Object matching data:
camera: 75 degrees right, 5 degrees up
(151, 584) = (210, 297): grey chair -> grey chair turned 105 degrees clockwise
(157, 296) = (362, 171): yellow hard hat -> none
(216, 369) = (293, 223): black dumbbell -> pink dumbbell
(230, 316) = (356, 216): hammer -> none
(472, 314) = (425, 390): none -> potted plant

WHAT YOU ARE ASKED TO DO: Reproduce each entry word for word.

ANSWER SECTION:
camera: 75 degrees right, 5 degrees up
(151, 584) = (210, 297): grey chair -> grey chair turned 105 degrees clockwise
(157, 296) = (362, 171): yellow hard hat -> none
(216, 369) = (293, 223): black dumbbell -> pink dumbbell
(230, 316) = (356, 216): hammer -> none
(472, 314) = (425, 390): none -> potted plant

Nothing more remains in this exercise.